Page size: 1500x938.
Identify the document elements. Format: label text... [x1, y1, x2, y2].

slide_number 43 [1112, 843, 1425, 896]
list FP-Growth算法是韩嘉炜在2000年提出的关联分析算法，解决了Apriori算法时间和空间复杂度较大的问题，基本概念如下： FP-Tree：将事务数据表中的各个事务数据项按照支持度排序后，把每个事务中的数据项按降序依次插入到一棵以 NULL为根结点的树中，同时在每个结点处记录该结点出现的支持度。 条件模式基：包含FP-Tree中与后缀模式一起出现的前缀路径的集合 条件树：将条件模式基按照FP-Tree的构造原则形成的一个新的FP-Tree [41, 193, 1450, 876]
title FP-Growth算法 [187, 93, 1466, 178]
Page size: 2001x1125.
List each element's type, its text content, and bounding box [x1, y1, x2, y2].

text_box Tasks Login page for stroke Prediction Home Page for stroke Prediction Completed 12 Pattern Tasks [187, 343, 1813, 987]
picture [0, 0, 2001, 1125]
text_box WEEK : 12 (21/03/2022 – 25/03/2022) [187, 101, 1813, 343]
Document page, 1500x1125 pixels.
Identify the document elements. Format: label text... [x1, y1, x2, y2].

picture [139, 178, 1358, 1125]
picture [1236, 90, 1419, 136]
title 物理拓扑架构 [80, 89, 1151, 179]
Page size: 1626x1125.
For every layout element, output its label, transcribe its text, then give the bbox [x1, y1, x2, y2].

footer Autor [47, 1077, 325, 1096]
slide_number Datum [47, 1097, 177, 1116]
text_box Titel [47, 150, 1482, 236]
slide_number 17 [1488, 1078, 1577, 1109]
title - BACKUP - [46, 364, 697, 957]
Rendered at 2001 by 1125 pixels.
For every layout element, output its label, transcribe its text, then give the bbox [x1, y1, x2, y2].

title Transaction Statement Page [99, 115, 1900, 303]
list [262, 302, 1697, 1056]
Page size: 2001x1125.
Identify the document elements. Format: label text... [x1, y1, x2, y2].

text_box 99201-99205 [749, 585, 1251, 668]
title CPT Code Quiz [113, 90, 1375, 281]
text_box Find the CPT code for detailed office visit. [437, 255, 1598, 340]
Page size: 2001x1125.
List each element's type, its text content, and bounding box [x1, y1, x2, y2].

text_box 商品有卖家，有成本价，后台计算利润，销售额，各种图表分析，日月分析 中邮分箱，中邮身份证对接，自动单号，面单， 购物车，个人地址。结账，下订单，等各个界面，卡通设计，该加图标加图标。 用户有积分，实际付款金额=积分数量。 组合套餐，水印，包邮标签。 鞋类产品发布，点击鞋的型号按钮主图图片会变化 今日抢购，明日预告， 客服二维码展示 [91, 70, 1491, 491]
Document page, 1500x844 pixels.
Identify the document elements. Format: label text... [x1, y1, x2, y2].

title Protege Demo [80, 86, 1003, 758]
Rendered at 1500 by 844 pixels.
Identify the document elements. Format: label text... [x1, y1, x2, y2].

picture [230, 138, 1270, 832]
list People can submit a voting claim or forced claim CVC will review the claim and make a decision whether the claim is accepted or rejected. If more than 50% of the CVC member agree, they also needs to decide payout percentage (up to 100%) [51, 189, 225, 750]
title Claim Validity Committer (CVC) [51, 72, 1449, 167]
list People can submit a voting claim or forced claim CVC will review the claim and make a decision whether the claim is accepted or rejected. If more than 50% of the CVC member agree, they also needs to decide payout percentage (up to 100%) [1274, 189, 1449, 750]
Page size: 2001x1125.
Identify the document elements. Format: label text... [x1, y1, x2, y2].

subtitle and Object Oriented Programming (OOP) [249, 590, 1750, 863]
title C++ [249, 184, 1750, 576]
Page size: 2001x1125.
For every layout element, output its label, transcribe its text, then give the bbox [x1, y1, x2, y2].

### WHAT NEEDS TO BE DONE
Among the lines of the material above, tally those containing "pixels" and respond with the total only.

### SOLUTION TO THIS PROBLEM
4